[ExI] ai class at stanford

Adrian Tymes atymes at gmail.com
Mon Aug 29 05:54:04 UTC 2011


On Sun, Aug 28, 2011 at 9:45 PM, G. Livick <glivick at sbcglobal.net> wrote:
> But this knowledge comes at a price: we are looking behind the
> curtain, learning to do what the guy there does, with the attendant loss of
> technological innocence (or the availability to feign innocence).  Any
> claims from graduates that certain things in the world of AI are practical
> and their emergence predictable can expect challenges from other graduates
> as to possible methods.  Defense of such concepts as "uploading" will become
> impossible for people tasked with also explaining, in reasonably practical
> terms, just how it could be accomplished.

Uh huh.  I suppose black powder is just an interesting toy of no military value,
there's no such thing as atomic decay because we can't conceive of it, and
heavier than air flight - having never been demonstrated before - is impossible,
then?

Seriously.  Just because we do not today know how to do something (and if
we could explain it in reasonably practical terms, we probably could do it
today), does not mean we never will, nor that we can not see how to go
about discovering how.  If you want to make such claims, the onus is upon
you to prove that it is not, in fact, possible.

There are untold number of projects using AI techniques to simulate different
parts of what the human brain can do, to different degrees of success.  It
appears that the main remaining challenges are to improve those pieces, then
wire them all together.  We know enough about how the human brain works
that it seems more likely than not that that will work...even if we can not
describe exactly how the end result will work right now.

This is basic stuff, man.  This is what it means to develop technology.

> Unless, of course, we all take a
> minor in Ruby Slippers.

Or that, if you want to call it that.  But remember, it took the man behind the
curtain to give Dorothy that power.  Knowing how it worked was part of him.
The showmanship of Oz was gone before the topic came up.

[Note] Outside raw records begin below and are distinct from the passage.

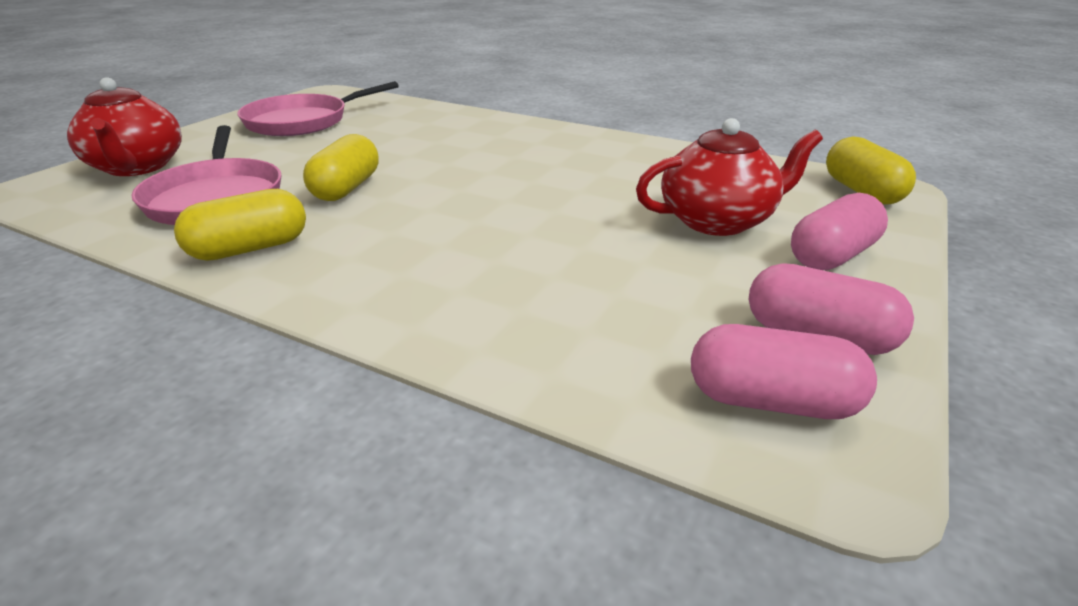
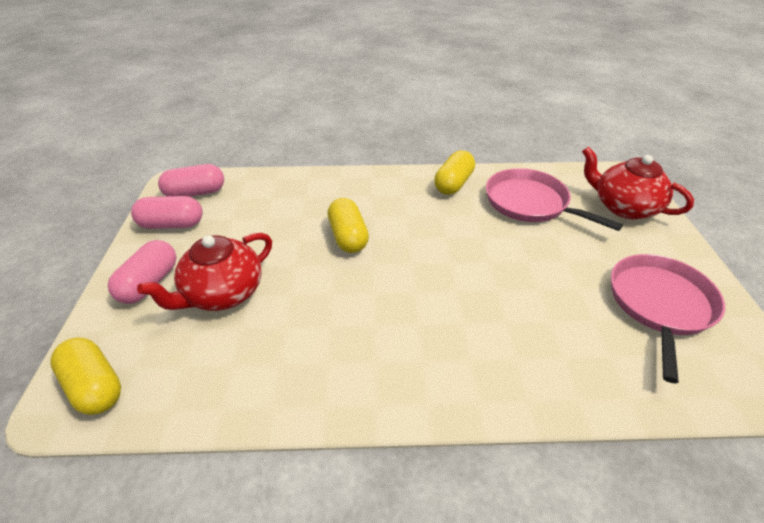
camera: 150 degrees right, 10 degrees up
(346, 188) = (479, 236): yellow capsule -> yellow capsule (348, 237)

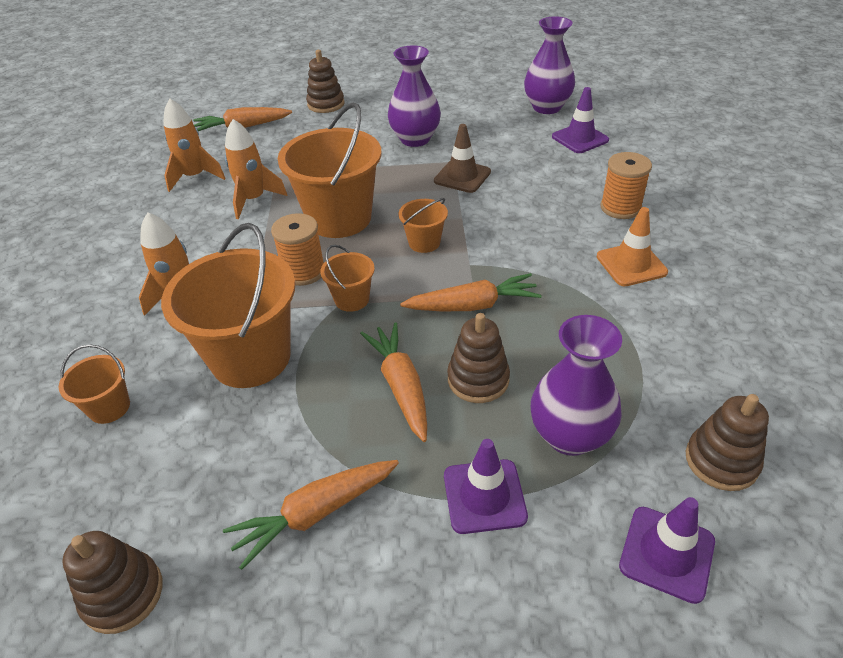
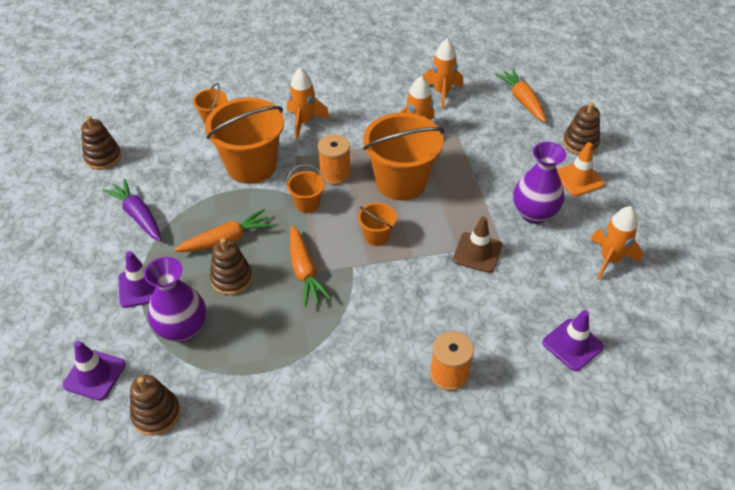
camera: 80 degrees right, 5 degrees up
(315, 513) = (138, 216): orange carrot -> purple carrot
(482, 109) = (609, 259): none -> orange rocket
(546, 107) = (633, 315): purple vase -> none
(631, 264) = (363, 376): orange traffic cone -> orange traffic cone (578, 179)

We live, every day, among things our ancestors of many generations ago
would call miraculous.  They don't seem that way to us merely because we
know how they work.  Outside of abstract philosophical arguments that
keep getting special-cased around by reality, I am not aware of any serious
evidence that we can not create human-equivalent AIs - or even emulate
humans in silico.  For instance, take the famous thought experiment where
you replace a brain with artificial neurons, one neuron at a time.  We have
that capability today; it is merely impractically expensive, not impossible,
to actually conduct that experiment (say, on an animal, or a human who'd
otherwise be about to die, to avoid ethical problems).  "Impractically
expensive" is the kind of thing that development tends to take care of.